■ Job item:
Copy the text of each of the rows below without changing a character, and leave the pictures out.

■ Data records:

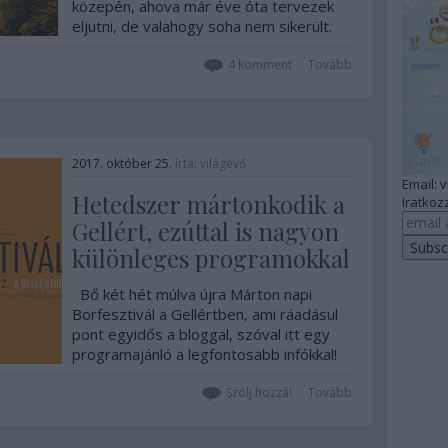
közepén, ahova már éve óta tervezek
eljutni, de valahogy soha nem sikerült.
Most végre igen, meg is mutatom.
4
komment
Tovább
2017. október 25.
írta:
világevő
Email: 
Hetedszer mártonkodik a
Iratkozz
Gellért, ezúttal is nagyon
különleges programokkal
Bő két hét múlva újra Márton napi
Borfesztivál a Gellértben, ami ráadásul
pont egyidős a bloggal, szóval itt egy
programajánló a legfontosabb infókkal!
Szólj hozzá!
Tovább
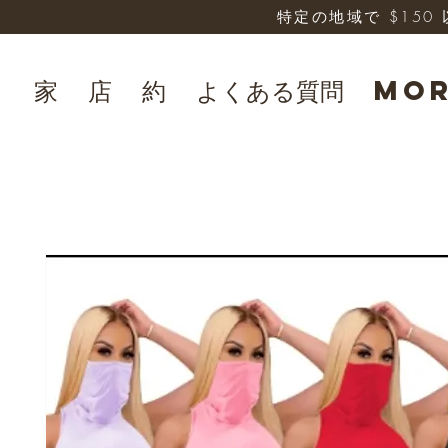
特定の地域で $15
家
店
約
よくある質問
Mo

■ Solved problem:
közepén, ahova már éve óta tervezek
eljutni, de valahogy soha nem sikerült.
Most végre igen, meg is mutatom.
4
komment
Tovább
2017. október 25.
írta:
világevő
Email: 
Hetedszer mártonkodik a
Iratkozz
Gellért, ezúttal is nagyon
különleges programokkal
Bő két hét múlva újra Márton napi
Borfesztivál a Gellértben, ami ráadásul
pont egyidős a bloggal, szóval itt egy
programajánló a legfontosabb infókkal!
Szólj hozzá!
Tovább
特定の地域で $15
家
店
約
よくある質問
Mo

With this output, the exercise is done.